Gold shines, stocks sink amid ongoing, escalating trade war

- USD rises but remains pressured against peers with tariffs in focus
- Wall Street tumbles as S&P 500 slips into correction territory
- Gold traded to new record highs as inflation slows and stocks fall
- Tesla warns Trump it is “exposed” to retaliatory tariffs
FX: USD gained for a consecutive day, but it failed to close above 104 on the Dollar Index. As we have been saying, there is a lot of negative news in the dollar, especially with regard to a recession. These slowdown calls have often been misplaced regarding the US. The greenback also reverted to type with regard to the risk mood, with investors buying the buck as stocks tanked. The rest of the world normally ‘catches a cold’ if the US economy also struggles. There could also be a tipping point for the US administration in terms of how much pain they see in equity markets, even though they may not say it explicitly at the moment.
EUR traded lower for a second day, no real surprise after its stunning run higher. The secular mood change regarding the removal of the German fiscal debt brake, plus more upbeat news on a Ukraine ceasefire has been historic. Russia now appears to be playing hardball and a lot (of peace) appears to be in the price. Any stumbling to get the German shift enacted into law is also giving markets a reason to book profits.
GBP tracked the broader risk mood with a modest down day. The BoE’s cautious rate cutting approach may also be helped the pound. UK GDP is released later today – see the preview on that and GBP/USD below. EUR/GBP turned lower again for a third straight day. We warned that was possible after resistance just below the January year-to-date high at 0.8473.
USD/JPY headed back to the major retracement level of that rally (61.8%) at 146.94 as the yen outperformed. This was initially helped by comments from BoJ Governor Ueda who talked up real wages and consumption. That could potentially push the bank into more policy tightening soon.
AUD suffered on poor risk sentiment but still trades around the 50-day SMA, now at 0.6312. An electricity price hike could hit consumers. USD/CAD made back most of Wednesday’s losses and the BoC meeting. Of course, tariffs took centre stage with so much uncertainty clouding the bank’s outlook. There’s roughly 45bps of BoC rate cuts currently priced in by markets by year end.
US stocks: The S&P 500 lost 1.39% to settle at 5,521. The tech-dominated Nasdaq finished down 1.89% at 19,225. The Dow fell 1.30% to close at 40.813. Yesterday saw the benchmark and broad-based S&P 500 fall into correction territory on a closing basis – that’s down 10% from the record high and equates to about $500 trillion in market value from the February top. Tech and Mag 7 stocks got hit with defensives slightly reversing the previous day’s rotation. The measured move of the double top in the Nasdaq points to a target of 18,854. Intel jumped 14.6% as it appointed an industry veteran as its new CEO.

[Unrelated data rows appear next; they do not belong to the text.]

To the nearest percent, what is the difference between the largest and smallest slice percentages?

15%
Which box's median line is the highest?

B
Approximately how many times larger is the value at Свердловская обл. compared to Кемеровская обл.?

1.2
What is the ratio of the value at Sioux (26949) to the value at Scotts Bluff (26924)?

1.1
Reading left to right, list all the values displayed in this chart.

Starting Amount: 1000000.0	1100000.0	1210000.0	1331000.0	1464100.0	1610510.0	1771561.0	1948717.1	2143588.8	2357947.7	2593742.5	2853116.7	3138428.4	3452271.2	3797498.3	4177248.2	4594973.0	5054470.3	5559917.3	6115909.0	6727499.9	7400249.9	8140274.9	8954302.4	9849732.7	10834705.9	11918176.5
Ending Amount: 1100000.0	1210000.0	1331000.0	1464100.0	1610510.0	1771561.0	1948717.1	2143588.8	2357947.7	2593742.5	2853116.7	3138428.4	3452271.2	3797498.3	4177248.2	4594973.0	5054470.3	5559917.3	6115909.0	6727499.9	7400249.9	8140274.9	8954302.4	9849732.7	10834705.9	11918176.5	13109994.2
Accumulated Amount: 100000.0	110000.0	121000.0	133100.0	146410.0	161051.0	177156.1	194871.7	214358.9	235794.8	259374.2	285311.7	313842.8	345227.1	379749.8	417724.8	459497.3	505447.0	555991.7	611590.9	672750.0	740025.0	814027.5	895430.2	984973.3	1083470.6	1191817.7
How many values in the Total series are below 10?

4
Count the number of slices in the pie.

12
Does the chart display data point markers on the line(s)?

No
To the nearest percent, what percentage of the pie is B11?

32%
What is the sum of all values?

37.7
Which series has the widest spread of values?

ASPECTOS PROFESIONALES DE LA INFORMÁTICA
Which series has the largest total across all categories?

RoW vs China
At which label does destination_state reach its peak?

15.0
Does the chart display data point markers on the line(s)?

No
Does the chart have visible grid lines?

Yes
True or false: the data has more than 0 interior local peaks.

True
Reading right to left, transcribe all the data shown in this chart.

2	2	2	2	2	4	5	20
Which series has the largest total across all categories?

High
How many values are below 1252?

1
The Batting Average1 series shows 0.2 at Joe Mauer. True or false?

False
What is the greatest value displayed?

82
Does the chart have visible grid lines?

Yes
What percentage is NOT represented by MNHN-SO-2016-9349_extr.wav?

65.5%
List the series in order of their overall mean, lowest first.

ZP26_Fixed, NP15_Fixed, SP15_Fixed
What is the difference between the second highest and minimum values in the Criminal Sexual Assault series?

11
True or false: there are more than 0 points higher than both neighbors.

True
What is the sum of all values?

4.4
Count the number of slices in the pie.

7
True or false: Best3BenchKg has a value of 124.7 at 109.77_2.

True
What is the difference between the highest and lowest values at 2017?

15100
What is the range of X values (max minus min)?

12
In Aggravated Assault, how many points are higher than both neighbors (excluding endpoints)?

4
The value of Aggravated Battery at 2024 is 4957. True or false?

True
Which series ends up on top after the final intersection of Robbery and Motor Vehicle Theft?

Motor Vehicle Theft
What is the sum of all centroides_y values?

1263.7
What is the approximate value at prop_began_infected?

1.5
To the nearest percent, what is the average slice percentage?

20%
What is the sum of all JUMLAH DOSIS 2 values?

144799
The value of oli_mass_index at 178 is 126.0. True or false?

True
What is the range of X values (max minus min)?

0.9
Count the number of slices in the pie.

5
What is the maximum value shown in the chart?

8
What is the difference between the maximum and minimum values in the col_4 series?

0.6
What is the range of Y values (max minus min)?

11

Asian stocks: Futures are negative. APAC stocks were muted on Thursday despite a decent handover from Wall Street. The ASX 200 was dragged lower by energy and financial. Electricity bills are to jump as much as 9% in another cost-of-living blow. The Nikkei 225 initially pushed above 37,000 but gave up those gains by the close. The Hang Seng and Shanghai Composite were downbeat after a tepid PBoC liquidity operation.
Gold broke to new record highs as we thought was likely in our daily commentary yesterday. Haven buying was to the fore on the sharp stock sell-off, amid Trump tariff threats. These have boosted inflation expectations with geopolitical uncertainty front and centre.
Day Ahead –UK GDP
January UK growth is forecast to slow two-tenths to 0.2%. The December reading meant Q4 q/q growth printed at 0.1%, just above the prior flat quarter. Monthly GDP numbers can be notoriously volatile, but a retracement of the big December rise is likely. That 0.4% print was the strongest in nine months. Strong retail sales should help the service sector, but PMIs and business confidence indicators are less positive and will likely counter that retail activity.
The UK is set for a big fiscal event with the upcoming 26 March budget. This could see the Chancellor have to announce either tax rises or spending cuts. Before that, next week sees the latest employment data just a few hours before the BoE meeting. No rate cut is forecast but a dovish hold is on the cards with market expectations lining up a move in May or definitely by June.
Chart of the Day – GBP/USD overbought but strong bullish momentum
Sterling has continued to be led higher in recent weeks by events across the channel in Germany and the eurozone. Consolidation around 1.26 towards the end of February saw a bullish break higher above the 100-day SMA. Three strong days of buying took cable through 1.28 and very recently above 1.29. Wednesday saw highs at 1.2987, a level last seen in early November. we are currently trading just above a major Fib level of the September to January decline (61.8%) at 1.2924. We could see a correction as we are overbought on several momentum indicators. The midpoint of that autumn sell-off is 1.2766. Resistance is 1.30 ahead of a push to 1.3148.